Produce an exact copy of all the data below, dropping every image.

[DATA RECORDS Boundary: Start]

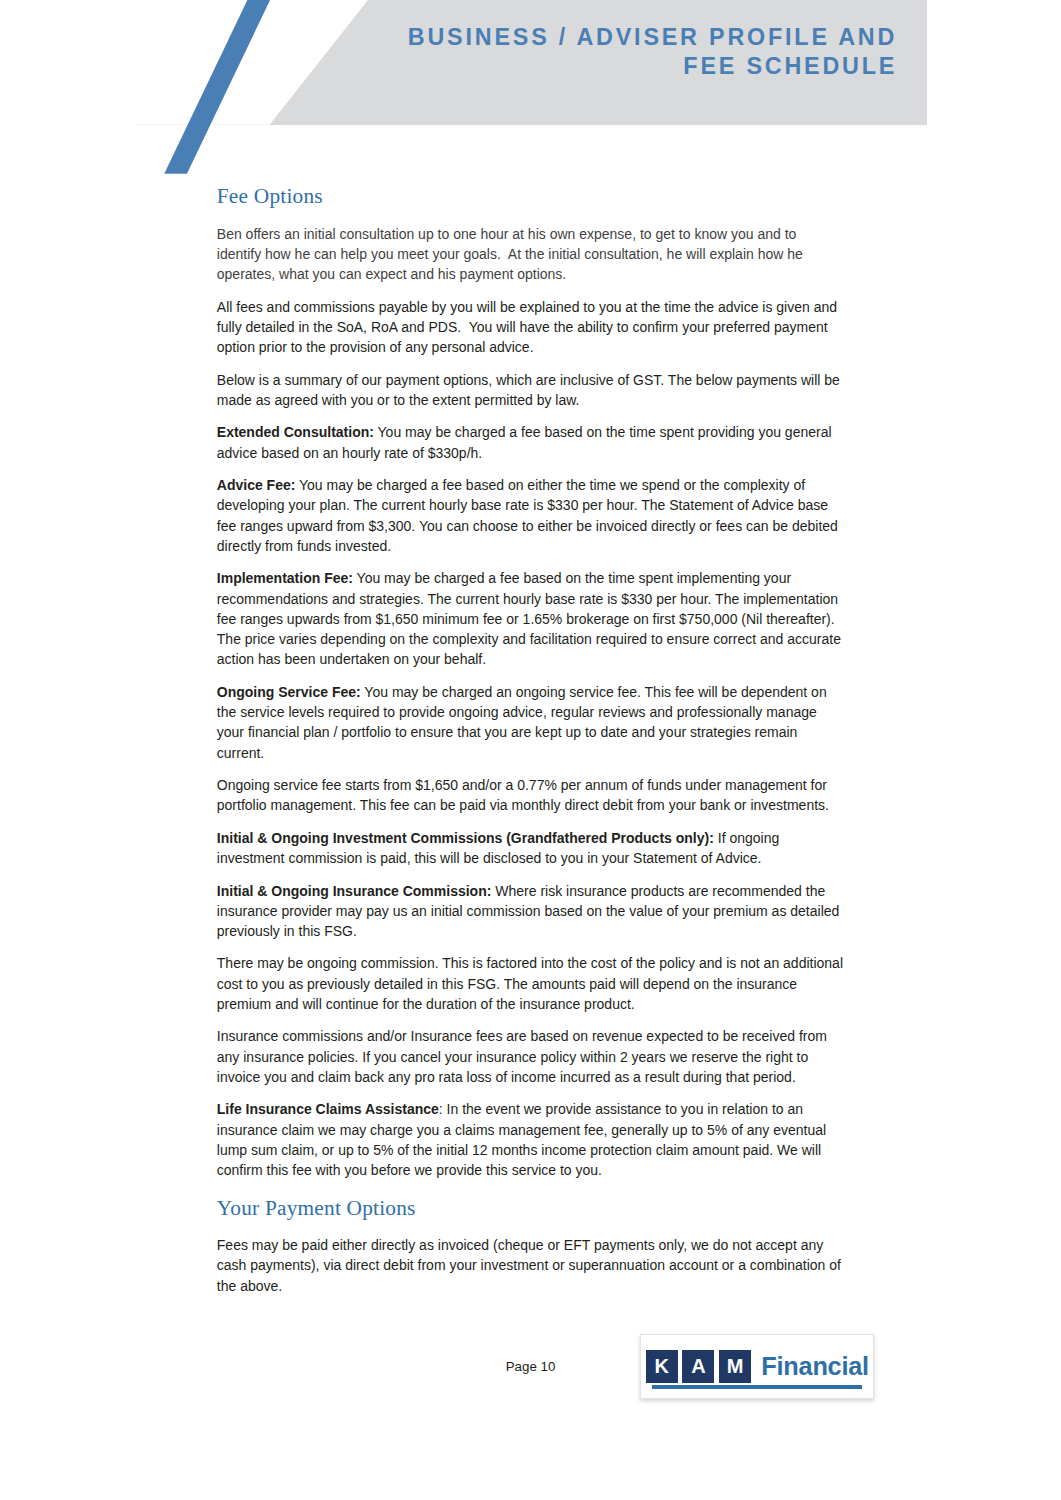Business / Adviser Profile and
Fee Schedule
Fee Options
Ben offers an initial consultation up to one hour at his own expense, to get to know you and to identify how he can help you meet your goals. At the initial consultation, he will explain how he operates, what you can expect and his payment options.
All fees and commissions payable by you will be explained to you at the time the advice is given and fully detailed in the SoA, RoA and PDS. You will have the ability to confirm your preferred payment option prior to the provision of any personal advice.
Below is a summary of our payment options, which are inclusive of GST. The below payments will be made as agreed with you or to the extent permitted by law.
Extended Consultation: You may be charged a fee based on the time spent providing you general advice based on an hourly rate of $330p/h.
Advice Fee: You may be charged a fee based on either the time we spend or the complexity of developing your plan. The current hourly base rate is $330 per hour. The Statement of Advice base fee ranges upward from $3,300. You can choose to either be invoiced directly or fees can be debited directly from funds invested.
Implementation Fee: You may be charged a fee based on the time spent implementing your recommendations and strategies. The current hourly base rate is $330 per hour. The implementation fee ranges upwards from $1,650 minimum fee or 1.65% brokerage on first $750,000 (Nil thereafter). The price varies depending on the complexity and facilitation required to ensure correct and accurate action has been undertaken on your behalf.
Ongoing Service Fee: You may be charged an ongoing service fee. This fee will be dependent on the service levels required to provide ongoing advice, regular reviews and professionally manage your financial plan / portfolio to ensure that you are kept up to date and your strategies remain current.
Ongoing service fee starts from $1,650 and/or a 0.77% per annum of funds under management for portfolio management. This fee can be paid via monthly direct debit from your bank or investments.
Initial & Ongoing Investment Commissions (Grandfathered Products only): If ongoing investment commission is paid, this will be disclosed to you in your Statement of Advice.
Initial & Ongoing Insurance Commission: Where risk insurance products are recommended the insurance provider may pay us an initial commission based on the value of your premium as detailed previously in this FSG.
There may be ongoing commission. This is factored into the cost of the policy and is not an additional cost to you as previously detailed in this FSG. The amounts paid will depend on the insurance premium and will continue for the duration of the insurance product.
Insurance commissions and/or Insurance fees are based on revenue expected to be received from any insurance policies. If you cancel your insurance policy within 2 years we reserve the right to invoice you and claim back any pro rata loss of income incurred as a result during that period.
Life Insurance Claims Assistance: In the event we provide assistance to you in relation to an insurance claim we may charge you a claims management fee, generally up to 5% of any eventual lump sum claim, or up to 5% of the initial 12 months income protection claim amount paid. We will confirm this fee with you before we provide this service to you.
Your Payment Options
Fees may be paid either directly as invoiced (cheque or EFT payments only, we do not accept any cash payments), via direct debit from your investment or superannuation account or a combination of the above.
Page 10
K A M Financial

[DATA RECORDS Boundary: End]

● **ANSWER BOX**
Business / Adviser Profile and
Fee Schedule
Fee Options
Ben offers an initial consultation up to one hour at his own expense, to get to know you and to identify how he can help you meet your goals. At the initial consultation, he will explain how he operates, what you can expect and his payment options.
All fees and commissions payable by you will be explained to you at the time the advice is given and fully detailed in the SoA, RoA and PDS. You will have the ability to confirm your preferred payment option prior to the provision of any personal advice.
Below is a summary of our payment options, which are inclusive of GST. The below payments will be made as agreed with you or to the extent permitted by law.
Extended Consultation: You may be charged a fee based on the time spent providing you general advice based on an hourly rate of $330p/h.
Advice Fee: You may be charged a fee based on either the time we spend or the complexity of developing your plan. The current hourly base rate is $330 per hour. The Statement of Advice base fee ranges upward from $3,300. You can choose to either be invoiced directly or fees can be debited directly from funds invested.
Implementation Fee: You may be charged a fee based on the time spent implementing your recommendations and strategies. The current hourly base rate is $330 per hour. The implementation fee ranges upwards from $1,650 minimum fee or 1.65% brokerage on first $750,000 (Nil thereafter). The price varies depending on the complexity and facilitation required to ensure correct and accurate action has been undertaken on your behalf.
Ongoing Service Fee: You may be charged an ongoing service fee. This fee will be dependent on the service levels required to provide ongoing advice, regular reviews and professionally manage your financial plan / portfolio to ensure that you are kept up to date and your strategies remain current.
Ongoing service fee starts from $1,650 and/or a 0.77% per annum of funds under management for portfolio management. This fee can be paid via monthly direct debit from your bank or investments.
Initial & Ongoing Investment Commissions (Grandfathered Products only): If ongoing investment commission is paid, this will be disclosed to you in your Statement of Advice.
Initial & Ongoing Insurance Commission: Where risk insurance products are recommended the insurance provider may pay us an initial commission based on the value of your premium as detailed previously in this FSG.
There may be ongoing commission. This is factored into the cost of the policy and is not an additional cost to you as previously detailed in this FSG. The amounts paid will depend on the insurance premium and will continue for the duration of the insurance product.
Insurance commissions and/or Insurance fees are based on revenue expected to be received from any insurance policies. If you cancel your insurance policy within 2 years we reserve the right to invoice you and claim back any pro rata loss of income incurred as a result during that period.
Life Insurance Claims Assistance: In the event we provide assistance to you in relation to an insurance claim we may charge you a claims management fee, generally up to 5% of any eventual lump sum claim, or up to 5% of the initial 12 months income protection claim amount paid. We will confirm this fee with you before we provide this service to you.
Your Payment Options
Fees may be paid either directly as invoiced (cheque or EFT payments only, we do not accept any cash payments), via direct debit from your investment or superannuation account or a combination of the above.
Page 10
K A M Financial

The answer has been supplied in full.